### INPUT DATA
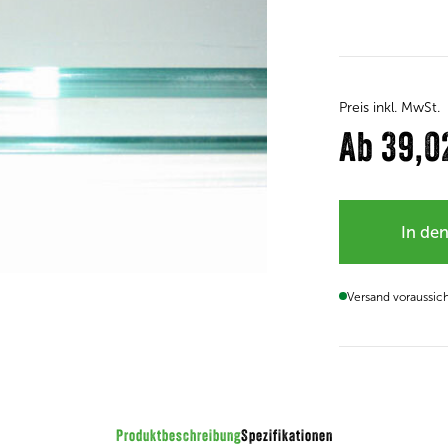
Preis inkl. MwSt.
Ab
39,0
In de
Versand voraussic
Produktbeschreibung
Spezifikationen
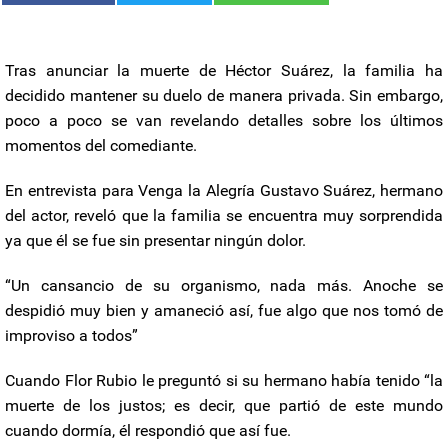
Tras anunciar la muerte de Héctor Suárez, la familia ha
decidido mantener su duelo de manera privada. Sin embargo,
poco a poco se van revelando detalles sobre los últimos
momentos del comediante.
En entrevista para Venga la Alegría Gustavo Suárez, hermano
del actor, reveló que la familia se encuentra muy sorprendida
ya que él se fue sin presentar ningún dolor.
“Un cansancio de su organismo, nada más. Anoche se
despidió muy bien y amaneció así, fue algo que nos tomó de
improviso a todos”
Cuando Flor Rubio le preguntó si su hermano había tenido “la
muerte de los justos; es decir, que partió de este mundo
cuando dormía, él respondió que así fue.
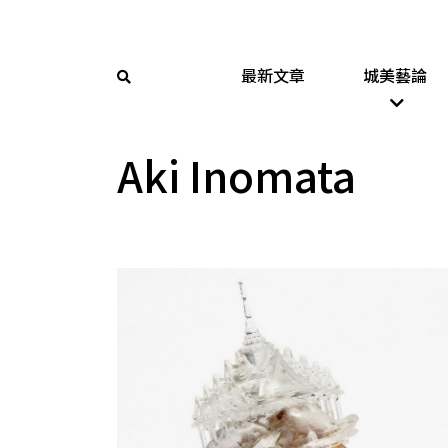
最新文章
城美藝論
Aki Inomata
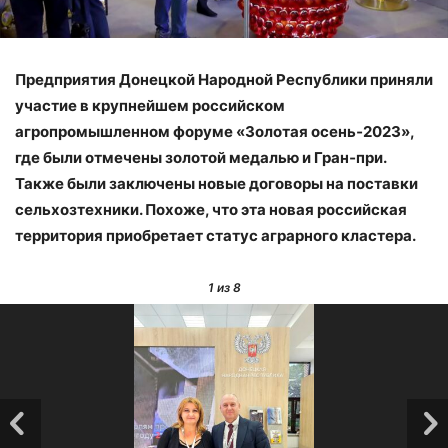
Предприятия Донецкой Народной Республики приняли
участие в крупнейшем российском
агропромышленном форуме «Золотая осень‑2023»,
где были отмечены золотой медалью и Гран‑при.
Также были заключены новые договоры на поставки
сельхозтехники. Похоже, что эта новая российская
территория приобретает статус аграрного кластера.
1
из 8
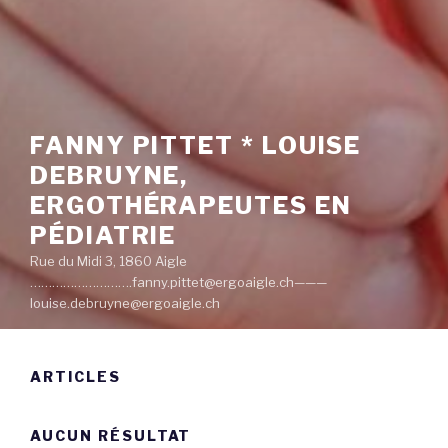
FANNY PITTET * LOUISE
DEBRUYNE,
ERGOTHÉRAPEUTES EN
PÉDIATRIE
Rue du Midi 3, 1860 Aigle
……………………….fanny.pittet@ergoaigle.ch———
louise.debruyne@ergoaigle.ch
ARTICLES
AUCUN RÉSULTAT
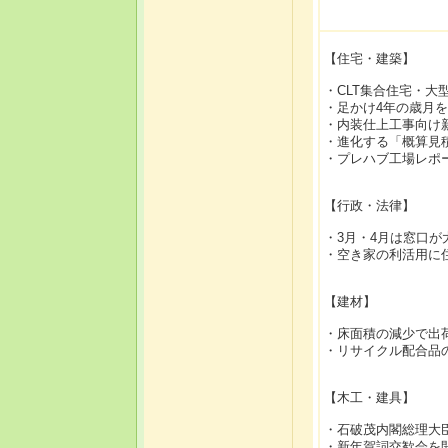
【住宅・建築】
・CLT集合住宅・
・足かけ4年の歳月
・内装仕上工事向け
・進化する「概算見
・プレハブ工場レポ
【行政・法律】
・3月・4月は窓口が
・空き家の利活用に
【建材】
・床面積の減少で出
・リサイクル配合品
【木工・建具】
・石破茂内閣総理大
・新年賀詞交歓会を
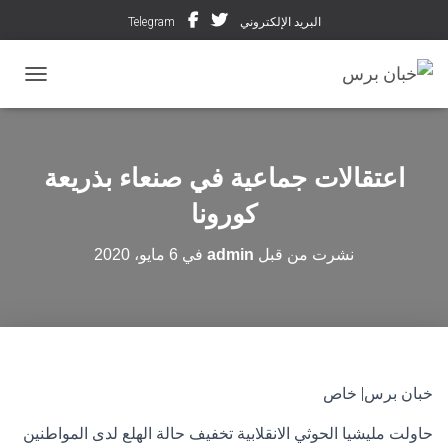
البريد الإلكتروني
Telegram
تبديل ال
اعتقالات جماعية في صنعاء بذريعة
كورونا
نشرت من قبل
admin
في
6 مايو، 2020
خبان برس| خاص
حاولت مليشيا الحوثي الانقلابية تخفيف حالة الهلع لدى المواطنين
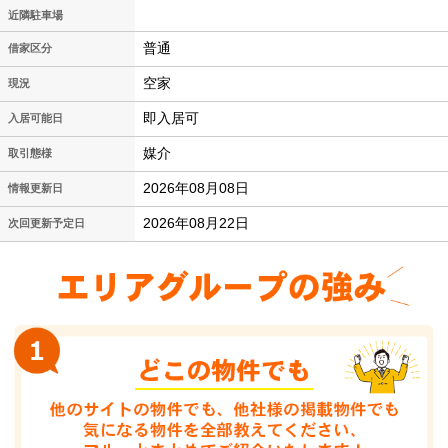
近隣駐車場
普通
借家区分
空家
現況
即入居可
入居可能日
媒介
取引態様
2026年08月08日
情報更新日
2026年08月22日
次回更新予定日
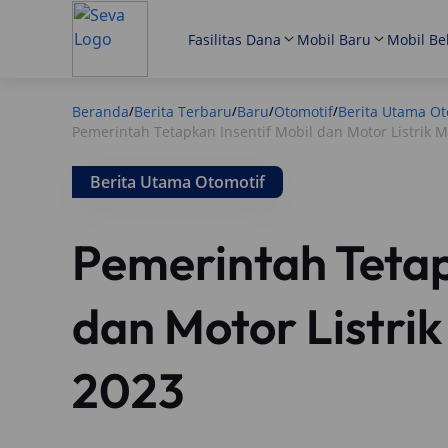
Fasilitas Dana
Mobil Baru
Mobil Be
Beranda
Berita Terbaru
Baru
Otomotif
Berita Utama Ot
/
/
/
/
Pemerintah Tetapkan Insentif Mobil dan Motor Listrik M
Berita Utama Otomotif
Pemerintah Tetap
dan Motor Listrik
2023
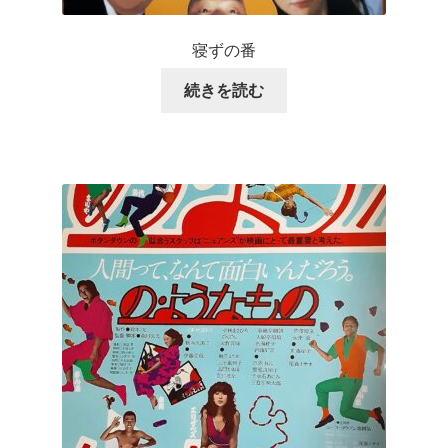
寝ずの番
続きを読む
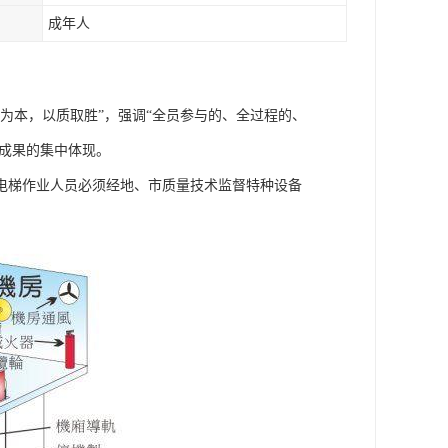
成年人
为本，以质取胜”，强调“全员参与的、全过程的、
育成果的集中体现。
电梯作业人员必须经地、市质量技术监督特种设备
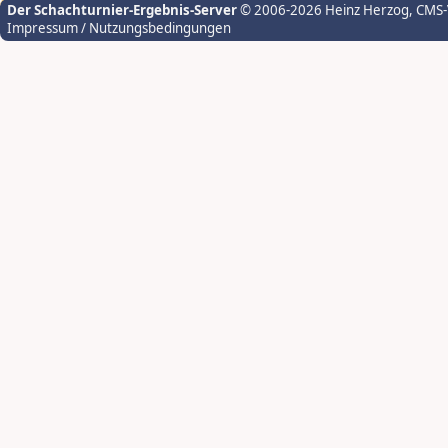
Der Schachturnier-Ergebnis-Server
© 2006-2026 Heinz Herzog
, CMS
Impressum / Nutzungsbedingungen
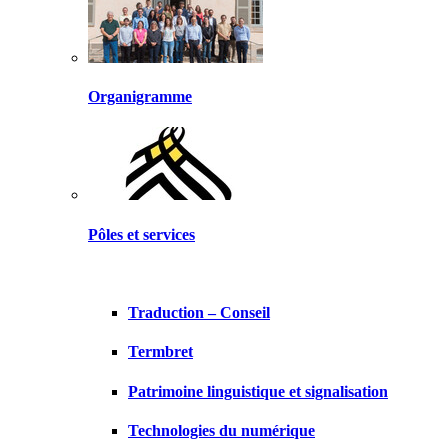
Organigramme
Pôles et services
Traduction – Conseil
Termbret
Patrimoine linguistique et signalisation
Technologies du numérique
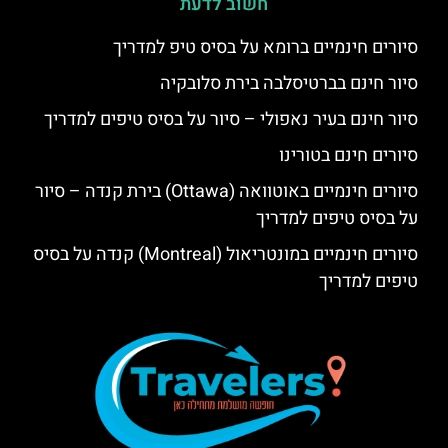
חשוב לדעת
סיורים חינמיים ברומא על בסיס טיפ למדריך
סיור חינם בברטיסלבה בירת סלובקיה
סיור חינם בעיר נאפולי – סיור על בסיס טיפים למדריך
סיורים חינם בטורינו
סיורים חינמיים באוטוואה (Ottawa) בירת קנדה – סיור
על בסיס טיפים למדריך
סיורים חינמיים במונטריאול (Montreal) קנדה על בסיס
טיפים למדריך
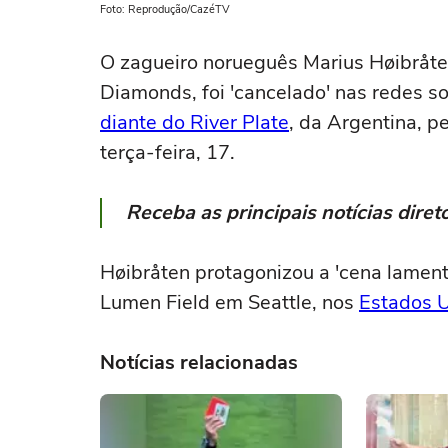
Foto: Reprodução/CazéTV
O zagueiro norueguês Marius Høibråte
Diamonds, foi 'cancelado' nas redes s
diante do River Plate
, da Argentina, p
terça-feira, 17.
Receba as principais notícias dir
Høibråten protagonizou a 'cena lamen
Lumen Field em Seattle, nos
Estados 
Notícias relacionadas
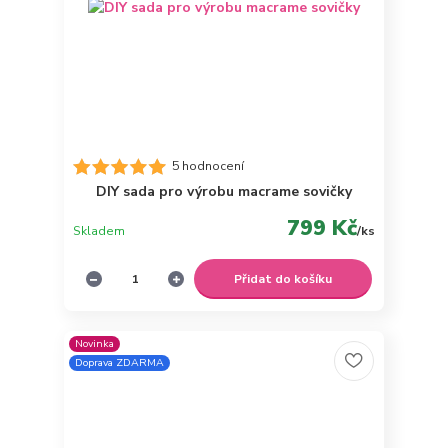
5 hodnocení
DIY sada pro výrobu macrame sovičky
799 Kč
Skladem
/
ks
Přidat do košíku
Novinka
Doprava ZDARMA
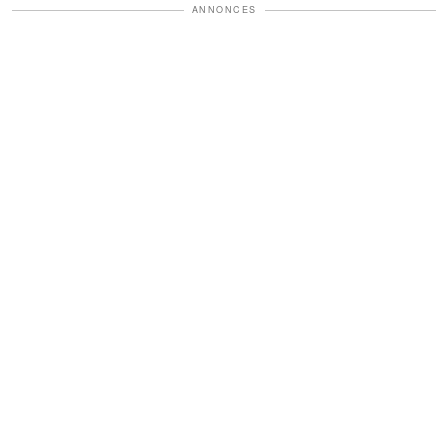
ANNONCES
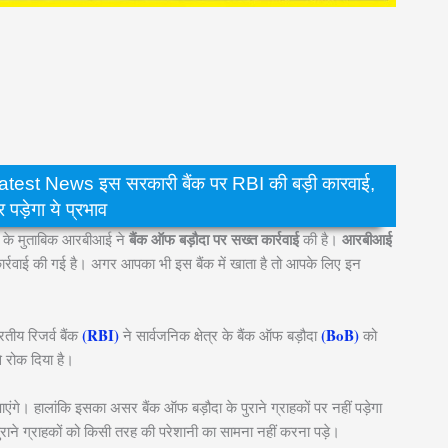
st News इस सरकारी बैंक पर RBI की बड़ी कारवाई,
र पड़ेगा ये प्रभाव
बैंक ऑफ बड़ौदा पर सख्त कार्रवाई
आरबीआई
र्ट के मुताबिक आरबीआई ने
की है।
र्रवाई की गई है। अगर आपका भी इस बैंक में खाता है तो आपके लिए इन
(RBI)
(BoB)
तीय रिजर्व बैंक
ने सार्वजनिक क्षेत्र के बैंक ऑफ बड़ौदा
को
े रोक दिया है।
गे। हालांकि इसका असर बैंक ऑफ बड़ौदा के पुराने ग्राहकों पर नहीं पड़ेगा
े पुराने ग्राहकों को किसी तरह की परेशानी का सामना नहीं करना पड़े।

### TASK REQUIREMENTS
Show every line in the data above that contains the string "familia", with case counting.

### ANSWER TO THIS TASK
Tras anunciar la muerte de Héctor Suárez, la familia ha
del actor, reveló que la familia se encuentra muy sorprendida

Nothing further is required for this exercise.